Productive Use of MT in Localization
Mirko Plitt
Localization is a term mainly used in the software industry to designate the adaptation of products to meet local market needs. At the center of this process lies the translation of the most visible part of the product – the user interface – and the product documentation. Not surprisingly, the localization industry has therefore long been an extensive consumer of translation technology and a key contributor to its progress. Software products are typically released in recurrent cycles, with large amounts of content remaining unchanged or undergoing only minor modifications from one release to the next. In addition, software development cycles are short, forcing translation to start while the product is still undergoing changes, so that localized products can reach global markets in a timely fashion. These two aspects result in a heavy dependency on the efficient handling of translation updates.

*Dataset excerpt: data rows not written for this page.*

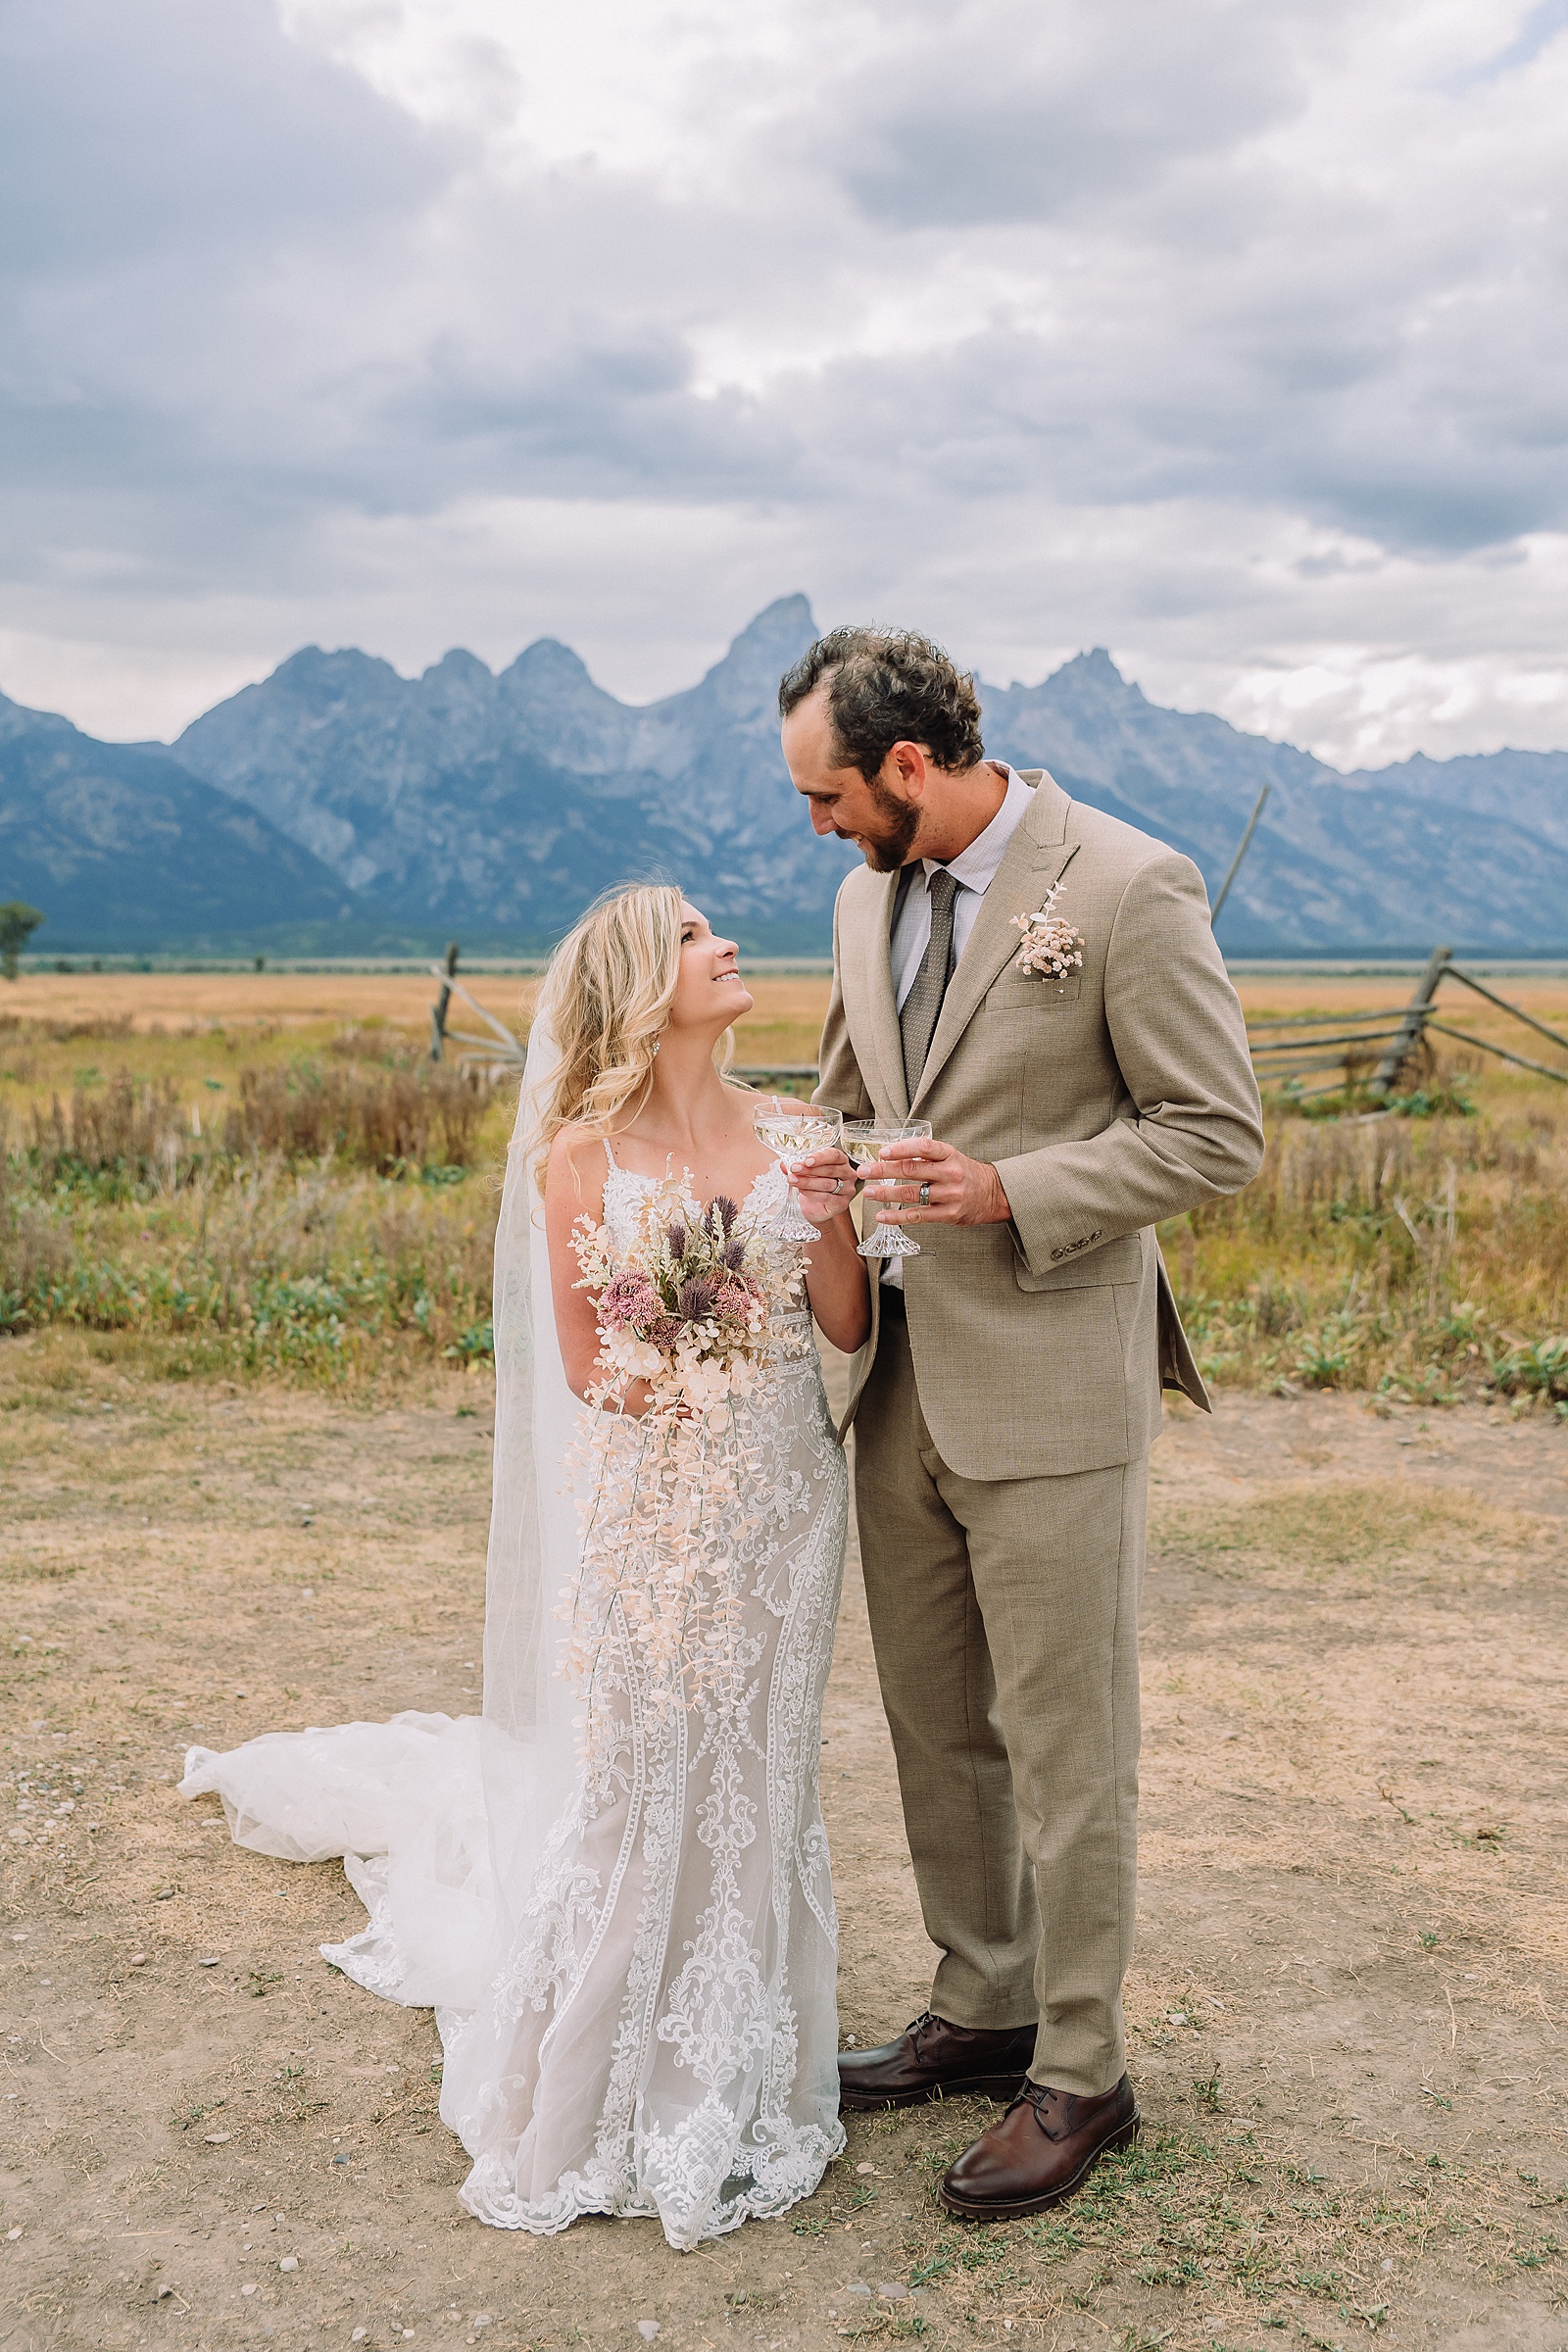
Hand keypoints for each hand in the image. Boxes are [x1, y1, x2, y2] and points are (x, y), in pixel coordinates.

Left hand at [786, 1146, 860, 1228]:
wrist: (818, 1209)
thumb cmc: (815, 1186)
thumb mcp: (806, 1173)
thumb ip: (797, 1168)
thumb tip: (783, 1164)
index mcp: (841, 1161)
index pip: (835, 1155)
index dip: (820, 1157)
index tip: (806, 1160)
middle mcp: (847, 1174)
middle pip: (830, 1169)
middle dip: (809, 1170)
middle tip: (794, 1169)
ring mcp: (847, 1189)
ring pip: (827, 1183)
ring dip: (807, 1182)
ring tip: (793, 1180)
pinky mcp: (842, 1203)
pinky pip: (826, 1197)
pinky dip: (811, 1193)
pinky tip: (801, 1190)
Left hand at [865, 1136, 1011, 1227]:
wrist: (993, 1194)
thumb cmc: (965, 1173)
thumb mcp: (951, 1157)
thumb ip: (925, 1155)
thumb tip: (890, 1153)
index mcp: (949, 1154)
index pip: (923, 1147)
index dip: (901, 1149)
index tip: (882, 1152)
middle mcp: (950, 1173)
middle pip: (911, 1170)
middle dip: (883, 1170)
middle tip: (864, 1171)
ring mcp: (950, 1195)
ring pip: (911, 1194)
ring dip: (886, 1193)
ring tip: (869, 1193)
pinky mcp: (948, 1214)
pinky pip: (918, 1216)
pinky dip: (897, 1217)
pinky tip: (882, 1215)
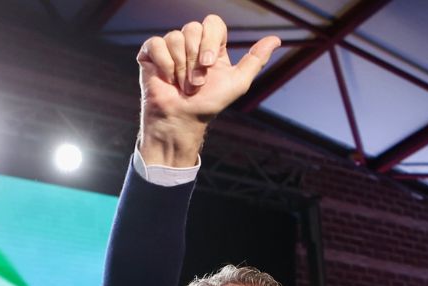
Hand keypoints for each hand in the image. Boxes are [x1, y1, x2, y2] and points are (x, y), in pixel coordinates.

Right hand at [137, 15, 280, 166]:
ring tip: (182, 85)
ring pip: (175, 37)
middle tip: (196, 82)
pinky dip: (164, 64)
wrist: (182, 120)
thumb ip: (255, 60)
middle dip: (195, 59)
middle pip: (193, 28)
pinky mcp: (151, 53)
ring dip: (181, 67)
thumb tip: (276, 39)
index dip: (210, 40)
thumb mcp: (238, 83)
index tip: (208, 64)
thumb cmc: (209, 104)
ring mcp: (170, 47)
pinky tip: (167, 79)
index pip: (213, 23)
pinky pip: (156, 43)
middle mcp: (191, 43)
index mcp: (211, 46)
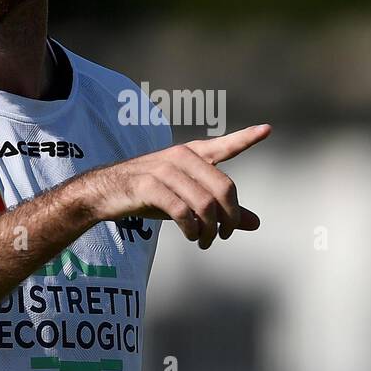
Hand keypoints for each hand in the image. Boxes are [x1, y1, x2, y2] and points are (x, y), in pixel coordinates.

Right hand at [84, 124, 271, 248]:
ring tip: (205, 241)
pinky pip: (182, 211)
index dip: (246, 138)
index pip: (224, 146)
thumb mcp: (188, 200)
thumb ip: (222, 210)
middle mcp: (181, 157)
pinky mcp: (149, 186)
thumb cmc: (149, 194)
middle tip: (224, 235)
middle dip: (230, 218)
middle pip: (224, 189)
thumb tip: (255, 223)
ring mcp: (164, 169)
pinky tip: (191, 236)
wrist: (103, 193)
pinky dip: (191, 229)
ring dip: (210, 230)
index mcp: (192, 155)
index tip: (267, 129)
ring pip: (205, 204)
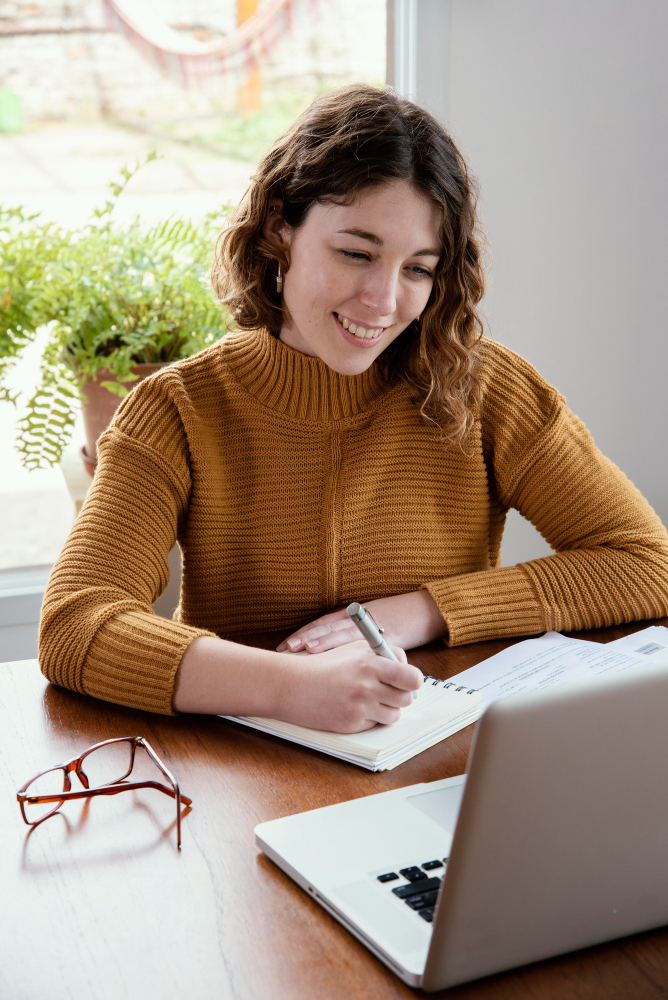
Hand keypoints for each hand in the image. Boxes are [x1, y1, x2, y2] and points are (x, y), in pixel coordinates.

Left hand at [276, 590, 447, 654]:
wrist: (424, 611)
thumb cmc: (398, 620)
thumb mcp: (370, 628)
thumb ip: (352, 640)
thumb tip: (330, 659)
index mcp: (352, 618)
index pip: (322, 625)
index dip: (303, 634)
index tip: (285, 646)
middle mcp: (358, 621)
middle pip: (326, 627)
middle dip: (304, 638)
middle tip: (285, 649)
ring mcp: (371, 628)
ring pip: (342, 632)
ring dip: (323, 640)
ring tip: (304, 648)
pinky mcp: (386, 636)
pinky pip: (366, 643)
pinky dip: (354, 650)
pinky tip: (343, 656)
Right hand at [276, 640, 422, 732]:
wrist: (293, 686)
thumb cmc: (323, 666)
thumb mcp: (354, 649)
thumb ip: (383, 655)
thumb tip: (406, 668)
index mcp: (370, 663)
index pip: (412, 677)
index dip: (413, 680)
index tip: (408, 680)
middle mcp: (368, 686)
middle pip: (407, 698)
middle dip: (401, 695)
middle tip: (391, 690)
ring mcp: (360, 707)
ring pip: (394, 715)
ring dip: (387, 708)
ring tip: (370, 698)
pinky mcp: (352, 724)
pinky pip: (375, 724)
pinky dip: (370, 717)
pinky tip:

It is only natural that the software industry turned to software-based productivity tools to automate the recycling of translations (through translation memories) and to support the management of the translation workflow (through translation management systems). Machine translation is a relatively recent addition to the localization technology mix, and not yet as widely adopted as one would expect. Its initial use in the software industry was for more accessory content which is otherwise often left untranslated, e.g. product support articles and antivirus alerts with their short lifecycle. The expectation had however always been that MT could one day be deployed on the bulk of user interface and product documentation, due to the expected process efficiencies and cost savings. While MT is generally still not considered “good” enough to be used raw on this type of content, it has now become an integral part of translation productivity environments, thereby transforming translators into post-editors. The tutorial will provide an overview of current localization practices and challenges, with a special focus on the role of translation memory and translation management technologies. As a use case of the integration of MT in such an environment, we will then present the approach taken by Autodesk with its large set of Moses engines trained on custom data. Finally, we will explore typical scenarios in which machine translation is employed in the localization industry, using practical examples and data gathered in different productivity and usability tests.